Personal Injury

NTSB: Deadly 2016 Tuscaloosa Airplane Crash Caused by ‘Fuel Starvation’

piper cherokee lance 435x291 NTSB: Deadly 2016 Tuscaloosa Airplane Crash Caused by Fuel StarvationAn airplane crash that killed six people near Tuscaloosa, Alabama, in 2016 was caused by the pilot’s mismanagement of the aircraft’s fuel supply system, federal investigators said.

Three couples were returning home to Oxford, Mississippi, from a dental seminar in Florida when the twin-engine Piper crashed just a few hundred feet from the Tuscaloosa Regional Airport runway Aug. 14, 2016. All six people aboard the plane were killed at the scene.

The National Transportation Safety Board (NTSB) investigated the airplane crash and said in its final report that the airplane was serviced to capacity with fuel before its flight, enough to allow it to fly for about five hours.

But about one hour and 45 minutes after reaching the flight’s cruise altitude of 12,000 feet, the pilot reported a failure of the right engine fuel pump and requested to divert to the nearest airport.

About seven minutes later, the pilot reported that he “lost both fuel pumps” and said that the airplane had lost its engine power.

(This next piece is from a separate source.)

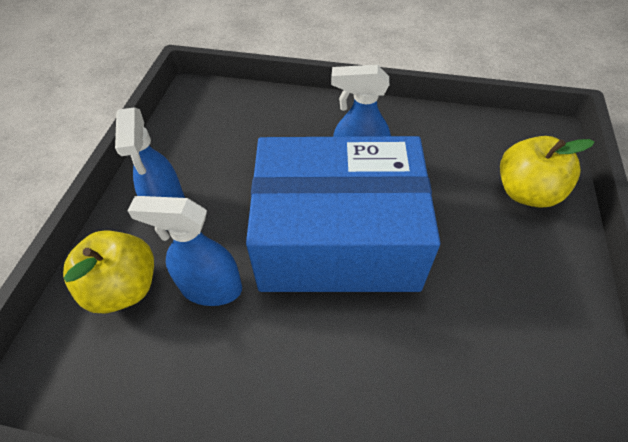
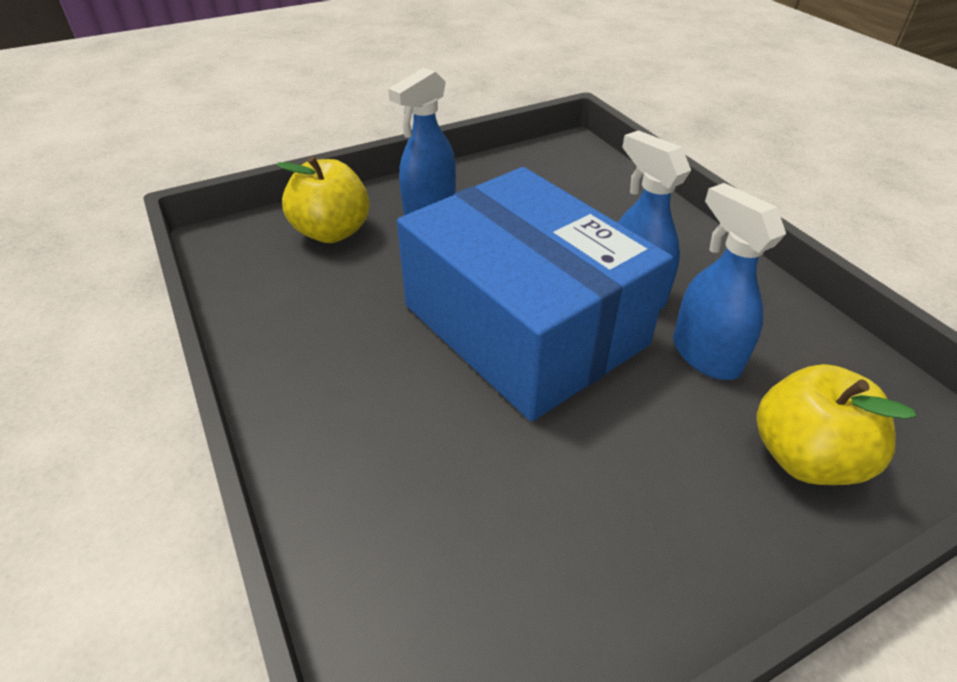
camera: 50 degrees right, 10 degrees down
(210, 288) = (379, 276): blue spray bottle -> blue spray bottle (705, 355)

The pilot continued toward the Tuscaloosa airport and the plane descended until it collided with trees about 1,650 feet short of the runway, bursting into flames.

“According to the pilot’s operating handbook, after reaching cruise flight, fuel should be consumed from the outboard tanks before switching to the inboard tanks,” the NTSB report says, noting that the pilot was supposed to switch from the outboard fuel tanks to the inboard fuel supply once the outboard’s fuel was depleted.

The NTSB noted that the outboard had about one hour and 45 minutes’ worth of fuel – about the same amount of time that had elapsed between departure and the pilot’s report of a fuel emergency.

A flight instructor who previously flew with the pilot told NTSB investigators that the pilot’s training in the airplane did not include single-engine operations and emergency procedures. Investigators found the lack of experience and training contributed to the airplane crash.

“It is likely that the pilot failed to return the fuel selectors from the outboard to the inboard tank positions once the outboard tanks were exhausted of fuel; however, the pilot misdiagnosed the situation as a fuel pump anomaly,” the NTSB said. The error starved the engine of fuel, resulting in a total loss of engine power.

The airplane crash killed dentists Jason Farese and Lea Farese; dentist Michael Perry and his wife, Kim Perry, a nurse practitioner at the University of Mississippi; and dentist Austin Poole and his wife, Angie Poole.